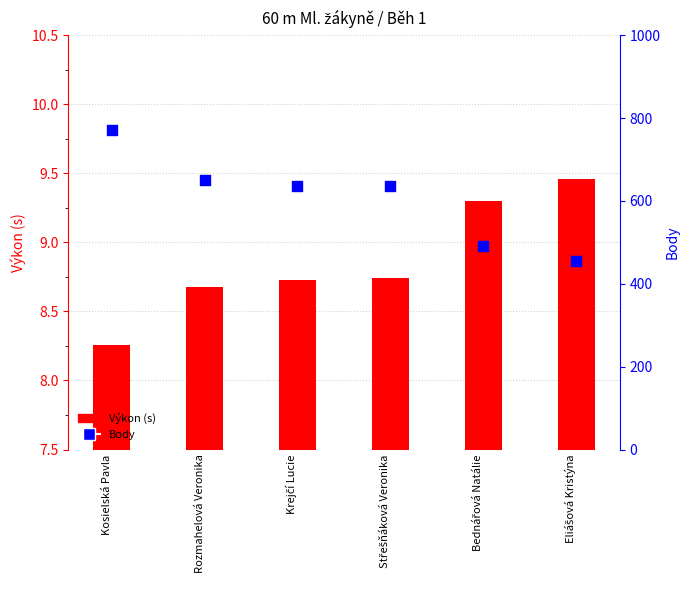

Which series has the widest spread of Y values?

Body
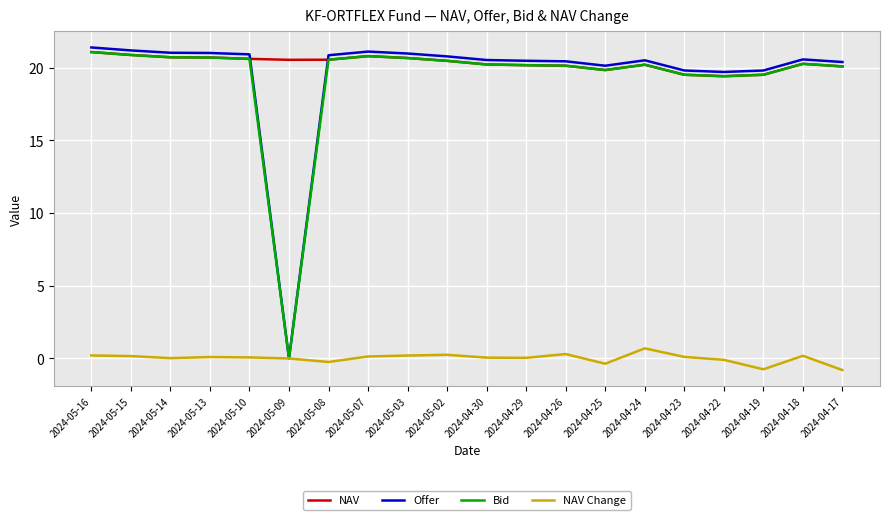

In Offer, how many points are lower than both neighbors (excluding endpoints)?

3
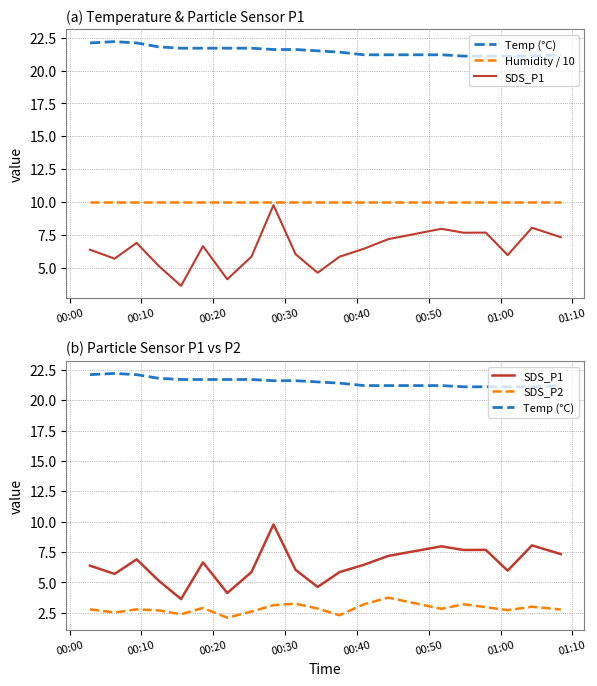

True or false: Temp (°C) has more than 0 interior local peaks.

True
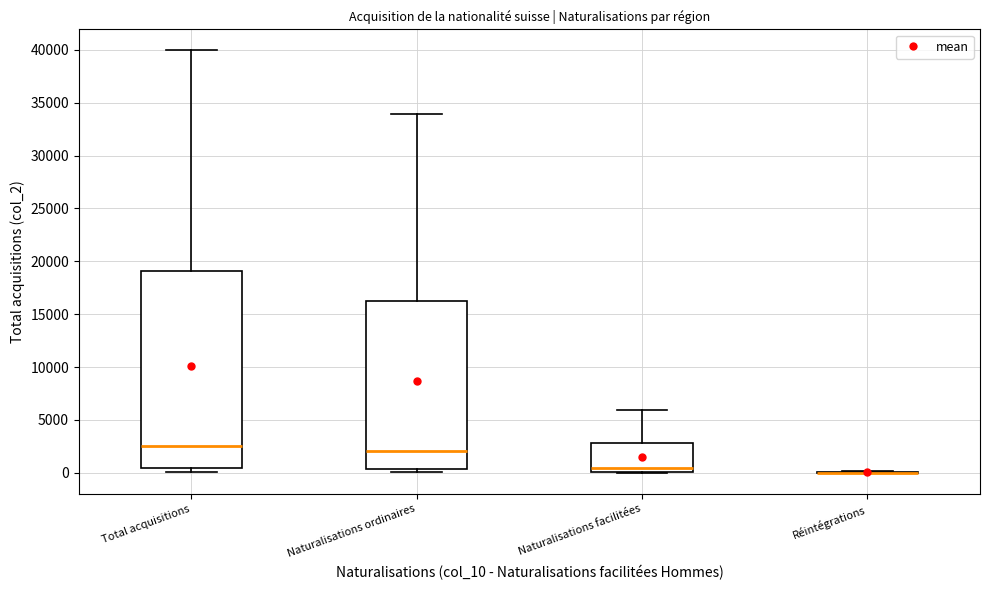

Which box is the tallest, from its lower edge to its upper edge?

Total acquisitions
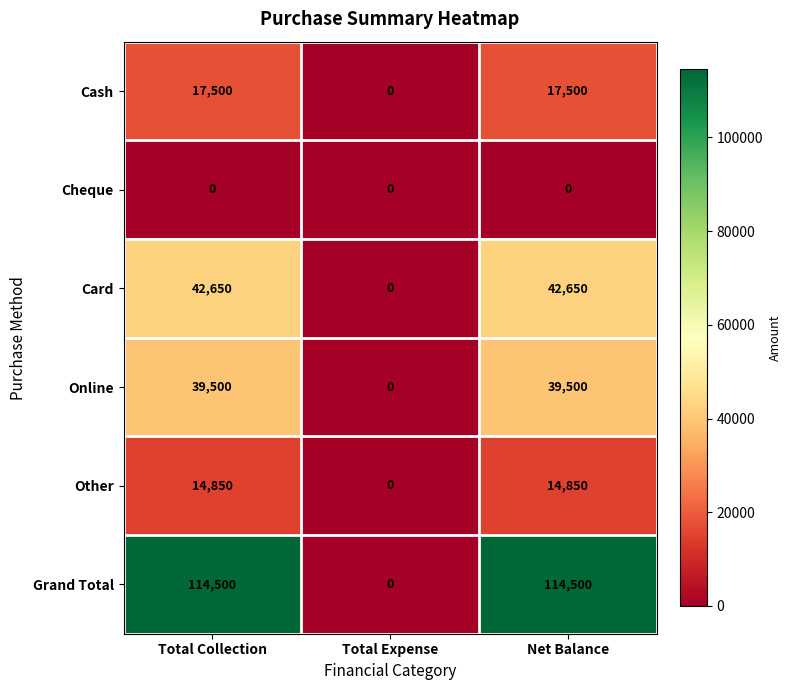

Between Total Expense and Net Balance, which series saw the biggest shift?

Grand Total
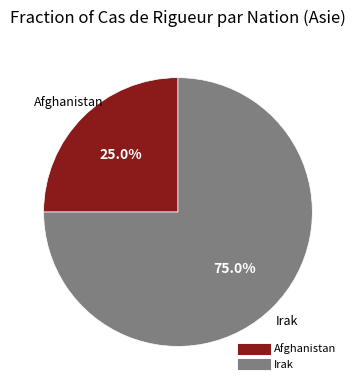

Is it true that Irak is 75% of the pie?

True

= = = = = = =

WORK ITEM: Reproduce every line of the records above word for word, leaving out the pictures.

TASK RESPONSE:
Which series has the widest spread of Y values?

Body

In Offer, how many points are lower than both neighbors (excluding endpoints)?

3

True or false: Temp (°C) has more than 0 interior local peaks.

True

Which box is the tallest, from its lower edge to its upper edge?

Total acquisitions

Between Total Expense and Net Balance, which series saw the biggest shift?

Grand Total

Is it true that Irak is 75% of the pie?

True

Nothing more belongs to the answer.